#### [Task statement]
Go through the material under this sentence. Return every line holding "voluntary".

*** Records shown ***

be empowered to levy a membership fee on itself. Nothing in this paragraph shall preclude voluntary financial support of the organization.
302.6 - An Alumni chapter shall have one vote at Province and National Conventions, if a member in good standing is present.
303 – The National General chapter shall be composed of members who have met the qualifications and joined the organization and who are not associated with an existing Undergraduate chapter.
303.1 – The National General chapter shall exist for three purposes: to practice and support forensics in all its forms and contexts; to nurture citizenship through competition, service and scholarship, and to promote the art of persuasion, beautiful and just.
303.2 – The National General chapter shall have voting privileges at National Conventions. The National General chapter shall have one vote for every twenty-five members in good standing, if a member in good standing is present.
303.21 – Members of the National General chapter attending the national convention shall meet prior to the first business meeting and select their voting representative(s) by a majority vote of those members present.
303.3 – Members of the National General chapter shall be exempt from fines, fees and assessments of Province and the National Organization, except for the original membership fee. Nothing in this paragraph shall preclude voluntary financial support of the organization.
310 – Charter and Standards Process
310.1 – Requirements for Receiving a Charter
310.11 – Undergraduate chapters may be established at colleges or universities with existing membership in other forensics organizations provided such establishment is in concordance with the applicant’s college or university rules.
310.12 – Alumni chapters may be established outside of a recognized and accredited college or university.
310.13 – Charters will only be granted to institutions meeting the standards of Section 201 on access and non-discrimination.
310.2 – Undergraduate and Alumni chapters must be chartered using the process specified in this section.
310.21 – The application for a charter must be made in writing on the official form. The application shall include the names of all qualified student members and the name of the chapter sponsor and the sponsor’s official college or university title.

***

#### [Response to this exercise]
be empowered to levy a membership fee on itself. Nothing in this paragraph shall preclude voluntary financial support of the organization.
303.3 – Members of the National General chapter shall be exempt from fines, fees and assessments of Province and the National Organization, except for the original membership fee. Nothing in this paragraph shall preclude voluntary financial support of the organization.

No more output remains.